Para pagar contas ou porque querem, eles têm dois (ou mais) trabalhos
Salomé percebeu cedo que não queria um trabalho fixo. Inês trabalha em dois sítios para sair de casa dos pais. Pedro usa os dois ordenados na empresa que criou. São jovens com mais do que um emprego.
Salomé Santos entrou no mercado de trabalho há dois anos, mas não se vê a ter um emprego fixo das 9h às 18h. Trabalhar até à reforma no mesmo sítio não é opção, e, por isso, decidiu sair da agência de comunicação onde trabalhava e procurar alternativas mais flexíveis, que pudesse conjugar com o trabalho de freelancer. Inês Neves, enfermeira há quase dois anos no Hospital Fernando Pessoa, em Gondomar, começou a trabalhar em part-time numa clínica de análises. Pedro Valente foi ainda mais longe e candidatou-se a um terceiro emprego por conseguir pagar as despesas da empresa que fundou.

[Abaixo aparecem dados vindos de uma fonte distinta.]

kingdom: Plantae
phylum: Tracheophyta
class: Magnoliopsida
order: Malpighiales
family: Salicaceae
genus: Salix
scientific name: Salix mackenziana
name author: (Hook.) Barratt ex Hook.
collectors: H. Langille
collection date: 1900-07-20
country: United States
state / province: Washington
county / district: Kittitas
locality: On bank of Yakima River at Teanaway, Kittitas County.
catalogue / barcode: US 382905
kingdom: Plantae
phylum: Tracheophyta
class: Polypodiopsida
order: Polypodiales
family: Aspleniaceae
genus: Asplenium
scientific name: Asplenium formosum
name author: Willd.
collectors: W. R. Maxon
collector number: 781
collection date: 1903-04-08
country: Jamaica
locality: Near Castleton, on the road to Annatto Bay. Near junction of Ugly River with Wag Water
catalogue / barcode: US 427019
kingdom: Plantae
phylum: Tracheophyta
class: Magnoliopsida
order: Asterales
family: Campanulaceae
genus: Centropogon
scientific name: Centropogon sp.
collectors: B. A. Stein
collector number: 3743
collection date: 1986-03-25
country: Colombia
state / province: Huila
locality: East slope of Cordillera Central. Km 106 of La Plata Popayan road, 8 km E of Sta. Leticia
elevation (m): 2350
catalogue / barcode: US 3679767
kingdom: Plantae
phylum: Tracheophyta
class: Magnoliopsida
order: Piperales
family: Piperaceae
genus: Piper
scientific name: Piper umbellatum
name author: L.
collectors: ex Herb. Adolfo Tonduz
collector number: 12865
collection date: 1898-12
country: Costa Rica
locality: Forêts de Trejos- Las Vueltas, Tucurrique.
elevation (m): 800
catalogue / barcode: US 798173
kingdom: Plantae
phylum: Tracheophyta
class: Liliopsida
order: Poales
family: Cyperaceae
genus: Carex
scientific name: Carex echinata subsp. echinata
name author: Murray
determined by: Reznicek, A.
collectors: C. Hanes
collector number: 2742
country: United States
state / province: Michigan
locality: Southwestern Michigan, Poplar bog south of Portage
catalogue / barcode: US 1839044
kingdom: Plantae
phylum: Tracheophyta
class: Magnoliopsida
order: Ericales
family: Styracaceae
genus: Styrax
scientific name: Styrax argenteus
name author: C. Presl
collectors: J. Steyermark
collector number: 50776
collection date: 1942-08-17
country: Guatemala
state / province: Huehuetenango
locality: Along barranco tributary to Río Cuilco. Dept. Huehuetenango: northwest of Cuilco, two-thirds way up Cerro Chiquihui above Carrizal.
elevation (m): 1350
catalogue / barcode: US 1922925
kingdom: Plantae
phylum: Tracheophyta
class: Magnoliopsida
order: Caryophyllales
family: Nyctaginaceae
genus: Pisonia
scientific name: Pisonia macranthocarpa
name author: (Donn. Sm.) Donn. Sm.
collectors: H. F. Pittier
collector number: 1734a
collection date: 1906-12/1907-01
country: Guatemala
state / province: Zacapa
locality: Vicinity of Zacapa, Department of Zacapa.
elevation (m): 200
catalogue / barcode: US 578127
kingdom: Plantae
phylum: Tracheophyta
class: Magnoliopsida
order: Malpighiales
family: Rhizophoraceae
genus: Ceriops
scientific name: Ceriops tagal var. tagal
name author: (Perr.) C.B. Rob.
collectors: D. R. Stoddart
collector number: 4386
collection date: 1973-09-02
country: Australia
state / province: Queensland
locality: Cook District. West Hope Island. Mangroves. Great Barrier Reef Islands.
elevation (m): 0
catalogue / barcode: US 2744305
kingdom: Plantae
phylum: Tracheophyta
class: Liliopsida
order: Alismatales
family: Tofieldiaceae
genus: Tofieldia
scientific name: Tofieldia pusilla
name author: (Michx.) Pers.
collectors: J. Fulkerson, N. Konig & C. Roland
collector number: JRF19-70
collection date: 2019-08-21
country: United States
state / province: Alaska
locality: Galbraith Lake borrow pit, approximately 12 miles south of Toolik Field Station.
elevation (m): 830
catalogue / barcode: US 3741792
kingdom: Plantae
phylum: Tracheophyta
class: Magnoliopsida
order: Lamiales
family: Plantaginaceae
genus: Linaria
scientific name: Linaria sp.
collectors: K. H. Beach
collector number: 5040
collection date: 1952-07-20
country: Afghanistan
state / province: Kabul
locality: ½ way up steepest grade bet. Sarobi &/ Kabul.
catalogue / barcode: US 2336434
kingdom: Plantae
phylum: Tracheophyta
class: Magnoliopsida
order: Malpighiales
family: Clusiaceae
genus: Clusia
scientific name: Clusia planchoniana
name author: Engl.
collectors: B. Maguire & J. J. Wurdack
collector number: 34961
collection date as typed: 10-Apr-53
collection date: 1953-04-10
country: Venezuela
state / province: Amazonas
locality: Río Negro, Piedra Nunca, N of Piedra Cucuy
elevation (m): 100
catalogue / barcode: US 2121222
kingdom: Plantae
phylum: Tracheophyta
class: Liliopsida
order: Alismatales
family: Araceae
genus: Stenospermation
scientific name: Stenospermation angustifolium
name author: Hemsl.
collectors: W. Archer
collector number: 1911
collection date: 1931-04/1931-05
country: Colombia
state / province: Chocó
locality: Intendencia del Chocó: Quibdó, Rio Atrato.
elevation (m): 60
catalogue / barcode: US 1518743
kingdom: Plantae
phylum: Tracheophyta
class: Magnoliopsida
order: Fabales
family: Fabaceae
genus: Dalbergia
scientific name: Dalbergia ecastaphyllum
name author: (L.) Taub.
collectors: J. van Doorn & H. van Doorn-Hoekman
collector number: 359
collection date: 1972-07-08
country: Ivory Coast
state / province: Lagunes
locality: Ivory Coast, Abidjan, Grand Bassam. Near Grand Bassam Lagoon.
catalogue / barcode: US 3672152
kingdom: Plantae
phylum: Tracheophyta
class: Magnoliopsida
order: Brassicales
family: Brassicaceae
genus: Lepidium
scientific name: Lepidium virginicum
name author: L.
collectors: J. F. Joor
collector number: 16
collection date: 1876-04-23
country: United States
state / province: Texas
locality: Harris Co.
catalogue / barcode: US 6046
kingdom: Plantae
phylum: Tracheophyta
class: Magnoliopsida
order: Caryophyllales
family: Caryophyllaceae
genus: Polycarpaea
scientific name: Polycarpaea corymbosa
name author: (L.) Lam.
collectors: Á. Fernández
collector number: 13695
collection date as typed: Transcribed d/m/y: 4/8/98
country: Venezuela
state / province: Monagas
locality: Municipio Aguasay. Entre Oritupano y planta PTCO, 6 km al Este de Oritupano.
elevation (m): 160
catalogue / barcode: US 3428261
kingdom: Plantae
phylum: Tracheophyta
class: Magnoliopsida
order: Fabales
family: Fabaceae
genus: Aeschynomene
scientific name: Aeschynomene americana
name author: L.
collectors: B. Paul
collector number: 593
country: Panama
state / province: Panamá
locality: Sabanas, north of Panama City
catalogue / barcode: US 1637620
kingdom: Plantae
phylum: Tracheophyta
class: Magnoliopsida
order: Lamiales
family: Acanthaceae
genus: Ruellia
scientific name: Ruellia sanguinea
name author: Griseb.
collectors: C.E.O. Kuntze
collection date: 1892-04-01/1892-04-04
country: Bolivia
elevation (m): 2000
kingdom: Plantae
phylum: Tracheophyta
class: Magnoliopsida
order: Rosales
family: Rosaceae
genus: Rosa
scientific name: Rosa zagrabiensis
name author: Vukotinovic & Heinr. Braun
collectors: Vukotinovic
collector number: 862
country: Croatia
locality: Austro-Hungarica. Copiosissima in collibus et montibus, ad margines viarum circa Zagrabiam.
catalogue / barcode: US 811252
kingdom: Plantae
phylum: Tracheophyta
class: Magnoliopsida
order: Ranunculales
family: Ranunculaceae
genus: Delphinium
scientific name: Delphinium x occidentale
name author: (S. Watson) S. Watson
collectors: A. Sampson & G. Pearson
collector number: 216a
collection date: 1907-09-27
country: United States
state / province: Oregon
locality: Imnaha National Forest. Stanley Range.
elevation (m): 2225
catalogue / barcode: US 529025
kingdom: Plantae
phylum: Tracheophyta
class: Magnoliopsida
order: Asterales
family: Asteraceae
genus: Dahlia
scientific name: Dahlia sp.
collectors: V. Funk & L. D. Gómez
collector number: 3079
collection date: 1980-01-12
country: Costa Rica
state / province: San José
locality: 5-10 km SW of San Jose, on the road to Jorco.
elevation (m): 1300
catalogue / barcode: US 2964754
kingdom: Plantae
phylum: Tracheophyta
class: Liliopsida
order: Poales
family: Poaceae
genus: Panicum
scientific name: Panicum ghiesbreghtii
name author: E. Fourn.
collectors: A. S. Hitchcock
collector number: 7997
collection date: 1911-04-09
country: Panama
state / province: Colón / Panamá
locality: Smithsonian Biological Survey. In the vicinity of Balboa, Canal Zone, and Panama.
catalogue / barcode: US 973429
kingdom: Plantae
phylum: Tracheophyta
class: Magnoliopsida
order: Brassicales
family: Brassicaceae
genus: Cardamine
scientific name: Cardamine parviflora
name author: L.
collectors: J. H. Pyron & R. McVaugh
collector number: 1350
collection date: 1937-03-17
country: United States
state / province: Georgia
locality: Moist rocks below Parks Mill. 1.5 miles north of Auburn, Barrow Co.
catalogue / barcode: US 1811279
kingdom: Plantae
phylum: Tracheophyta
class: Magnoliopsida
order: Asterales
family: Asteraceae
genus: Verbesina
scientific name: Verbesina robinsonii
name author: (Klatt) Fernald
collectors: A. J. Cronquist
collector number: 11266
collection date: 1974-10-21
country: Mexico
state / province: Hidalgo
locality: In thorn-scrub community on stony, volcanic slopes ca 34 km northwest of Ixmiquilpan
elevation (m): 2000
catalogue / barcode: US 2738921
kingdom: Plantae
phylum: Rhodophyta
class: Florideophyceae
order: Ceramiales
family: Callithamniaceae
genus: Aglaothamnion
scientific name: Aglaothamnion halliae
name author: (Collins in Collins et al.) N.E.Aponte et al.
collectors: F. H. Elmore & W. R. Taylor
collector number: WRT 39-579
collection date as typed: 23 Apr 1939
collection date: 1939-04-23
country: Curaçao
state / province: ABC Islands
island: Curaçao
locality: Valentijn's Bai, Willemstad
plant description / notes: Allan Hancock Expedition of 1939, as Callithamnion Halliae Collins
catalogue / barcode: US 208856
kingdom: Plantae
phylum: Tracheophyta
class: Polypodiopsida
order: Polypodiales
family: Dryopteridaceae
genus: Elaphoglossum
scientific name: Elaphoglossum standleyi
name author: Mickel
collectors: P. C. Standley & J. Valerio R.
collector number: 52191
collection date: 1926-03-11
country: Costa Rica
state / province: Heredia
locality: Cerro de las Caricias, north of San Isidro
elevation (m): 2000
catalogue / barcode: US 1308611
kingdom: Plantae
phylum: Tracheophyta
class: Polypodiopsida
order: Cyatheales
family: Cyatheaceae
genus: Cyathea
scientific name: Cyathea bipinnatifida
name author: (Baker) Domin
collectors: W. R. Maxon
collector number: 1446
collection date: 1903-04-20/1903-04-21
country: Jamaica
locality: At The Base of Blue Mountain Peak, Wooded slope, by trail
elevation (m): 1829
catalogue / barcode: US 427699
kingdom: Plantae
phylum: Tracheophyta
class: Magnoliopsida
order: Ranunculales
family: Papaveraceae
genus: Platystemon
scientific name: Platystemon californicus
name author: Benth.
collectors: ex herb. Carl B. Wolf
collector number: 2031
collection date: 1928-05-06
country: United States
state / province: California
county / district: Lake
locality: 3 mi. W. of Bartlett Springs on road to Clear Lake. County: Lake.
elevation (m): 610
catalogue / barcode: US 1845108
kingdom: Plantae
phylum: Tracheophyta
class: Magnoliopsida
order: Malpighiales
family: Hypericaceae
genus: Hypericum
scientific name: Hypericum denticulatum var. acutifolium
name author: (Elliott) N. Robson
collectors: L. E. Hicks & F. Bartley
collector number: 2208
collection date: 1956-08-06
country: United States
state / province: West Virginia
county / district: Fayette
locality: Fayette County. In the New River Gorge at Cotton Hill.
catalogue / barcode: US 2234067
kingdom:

É a “geração slash”, define o sociólogo Vítor Sérgio Ferreira ao P3. É mais do que uma tendência das redes – mesmo que os vídeos sobre “side gigs” e “side hustle”, isto é, trabalhos paralelos se multipliquem em redes como o TikTok. Também não é apenas uma dinâmica de resposta à pandemia, levada a cabo por quem quer monetizar um hobby. São jovens que não querem ter um único trabalho, procuram mais do que uma fonte de rendimento para aproveitar as “várias actividades criativas com diferentes linhas condutoras” que lhes despertam interesse, diz o especialista em Sociologia da Juventude.
“São workaholics que fazem o que querem e não o encaram como uma obrigação”, completa.
É o caso de Salomé Santos, de 23 anos. É content writter de jogos numa empresa alemã sediada em Portugal, durante o dia, mas assim que o horário de trabalho termina, por volta das 18h, divide-se entre os serviços de freelancer que variam entre a fotografia, gestão de redes sociais para marcas e criação de conteúdos para as suas redes.
Na altura de mudar de emprego, foi sincera. “Abriu o jogo” na entrevista de emprego e revelou desde logo as intenções de ter mais do que uma fonte de rendimento. Em resposta – contra as suas expectativas –, ouviu um incentivo.
“Chegámos a um acordo: eu não faço freelance para coisas que sejam muito semelhantes à minha área de trabalho a tempo inteiro. Disseram que, desde que isso não comprometesse o meu trabalho e o meu desemprenho, era livre de fazer o que quisesse”, conta. O rescaldo é positivo: a liberdade que tem é das coisas que mais valoriza.
Mais 100 ou 200 euros ajudam sempre
Inês Neves, de 23 anos, também destaca a liberdade do sistema que arranjou. Está a contrato no hospital onde trabalha e consegue conciliar com um part-time na clínica de análises. No entanto, ao contrário de Salomé, pensa em como “às vezes gostava de ter um trabalho de segunda a sexta e ter só um horário”. “Adoro trabalhar por turnos e adoro o que faço, mas uma das coisas que mais me custam é trabalhar aos fins-de-semana e nas épocas festivas”, destaca. Este ano, o Ano Novo foi passado com os pacientes. A Páscoa também.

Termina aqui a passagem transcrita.